**Exercise instructions:** Please write out the data exactly, line by line.

——

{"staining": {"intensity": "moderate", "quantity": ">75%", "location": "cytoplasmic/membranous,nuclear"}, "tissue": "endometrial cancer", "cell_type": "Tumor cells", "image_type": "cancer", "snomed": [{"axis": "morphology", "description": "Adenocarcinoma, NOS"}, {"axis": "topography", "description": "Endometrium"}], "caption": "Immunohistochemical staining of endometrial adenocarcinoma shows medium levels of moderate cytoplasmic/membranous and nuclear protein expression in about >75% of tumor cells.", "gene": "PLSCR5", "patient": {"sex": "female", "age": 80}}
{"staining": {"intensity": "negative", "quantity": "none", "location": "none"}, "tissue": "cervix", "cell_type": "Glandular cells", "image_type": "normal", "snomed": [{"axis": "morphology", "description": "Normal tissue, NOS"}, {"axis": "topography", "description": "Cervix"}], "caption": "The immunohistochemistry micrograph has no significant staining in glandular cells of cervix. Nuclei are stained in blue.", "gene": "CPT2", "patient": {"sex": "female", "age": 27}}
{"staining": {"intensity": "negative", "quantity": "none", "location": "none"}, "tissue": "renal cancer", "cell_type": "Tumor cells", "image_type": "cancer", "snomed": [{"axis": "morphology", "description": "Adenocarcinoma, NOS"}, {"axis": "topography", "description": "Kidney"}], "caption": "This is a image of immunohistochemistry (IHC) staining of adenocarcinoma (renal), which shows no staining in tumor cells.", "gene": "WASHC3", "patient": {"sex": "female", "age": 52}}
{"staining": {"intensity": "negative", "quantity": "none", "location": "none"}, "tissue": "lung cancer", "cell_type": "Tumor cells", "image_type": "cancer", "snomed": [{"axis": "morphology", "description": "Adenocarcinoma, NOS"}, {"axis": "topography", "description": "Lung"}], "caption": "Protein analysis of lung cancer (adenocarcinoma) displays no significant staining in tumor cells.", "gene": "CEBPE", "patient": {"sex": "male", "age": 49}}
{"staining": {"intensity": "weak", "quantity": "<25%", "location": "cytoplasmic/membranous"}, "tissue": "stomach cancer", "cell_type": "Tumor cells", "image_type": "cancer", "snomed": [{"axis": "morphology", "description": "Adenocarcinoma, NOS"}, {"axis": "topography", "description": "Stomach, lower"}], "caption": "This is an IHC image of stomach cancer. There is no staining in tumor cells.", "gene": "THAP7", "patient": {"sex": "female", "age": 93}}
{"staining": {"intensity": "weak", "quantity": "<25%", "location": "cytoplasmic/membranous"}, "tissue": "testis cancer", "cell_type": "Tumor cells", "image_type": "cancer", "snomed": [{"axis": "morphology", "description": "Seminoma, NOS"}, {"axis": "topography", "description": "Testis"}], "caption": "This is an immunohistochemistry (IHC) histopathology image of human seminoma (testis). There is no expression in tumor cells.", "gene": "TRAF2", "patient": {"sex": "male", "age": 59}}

——

**Written reply:**
{"staining": {"intensity": "moderate", "quantity": ">75%", "location": "cytoplasmic/membranous,nuclear"}, "tissue": "endometrial cancer", "cell_type": "Tumor cells", "image_type": "cancer", "snomed": [{"axis": "morphology", "description": "Adenocarcinoma, NOS"}, {"axis": "topography", "description": "Endometrium"}], "caption": "Immunohistochemical staining of endometrial adenocarcinoma shows medium levels of moderate cytoplasmic/membranous and nuclear protein expression in about >75% of tumor cells.", "gene": "PLSCR5", "patient": {"sex": "female", "age": 80}}
{"staining": {"intensity": "negative", "quantity": "none", "location": "none"}, "tissue": "cervix", "cell_type": "Glandular cells", "image_type": "normal", "snomed": [{"axis": "morphology", "description": "Normal tissue, NOS"}, {"axis": "topography", "description": "Cervix"}], "caption": "The immunohistochemistry micrograph has no significant staining in glandular cells of cervix. Nuclei are stained in blue.", "gene": "CPT2", "patient": {"sex": "female", "age": 27}}
{"staining": {"intensity": "negative", "quantity": "none", "location": "none"}, "tissue": "renal cancer", "cell_type": "Tumor cells", "image_type": "cancer", "snomed": [{"axis": "morphology", "description": "Adenocarcinoma, NOS"}, {"axis": "topography", "description": "Kidney"}], "caption": "This is a image of immunohistochemistry (IHC) staining of adenocarcinoma (renal), which shows no staining in tumor cells.", "gene": "WASHC3", "patient": {"sex": "female", "age": 52}}
{"staining": {"intensity": "negative", "quantity": "none", "location": "none"}, "tissue": "lung cancer", "cell_type": "Tumor cells", "image_type": "cancer", "snomed": [{"axis": "morphology", "description": "Adenocarcinoma, NOS"}, {"axis": "topography", "description": "Lung"}], "caption": "Protein analysis of lung cancer (adenocarcinoma) displays no significant staining in tumor cells.", "gene": "CEBPE", "patient": {"sex": "male", "age": 49}}
{"staining": {"intensity": "weak", "quantity": "<25%", "location": "cytoplasmic/membranous"}, "tissue": "stomach cancer", "cell_type": "Tumor cells", "image_type": "cancer", "snomed": [{"axis": "morphology", "description": "Adenocarcinoma, NOS"}, {"axis": "topography", "description": "Stomach, lower"}], "caption": "This is an IHC image of stomach cancer. There is no staining in tumor cells.", "gene": "THAP7", "patient": {"sex": "female", "age": 93}}
{"staining": {"intensity": "weak", "quantity": "<25%", "location": "cytoplasmic/membranous"}, "tissue": "testis cancer", "cell_type": "Tumor cells", "image_type": "cancer", "snomed": [{"axis": "morphology", "description": "Seminoma, NOS"}, {"axis": "topography", "description": "Testis"}], "caption": "This is an immunohistochemistry (IHC) histopathology image of human seminoma (testis). There is no expression in tumor cells.", "gene": "TRAF2", "patient": {"sex": "male", "age": 59}}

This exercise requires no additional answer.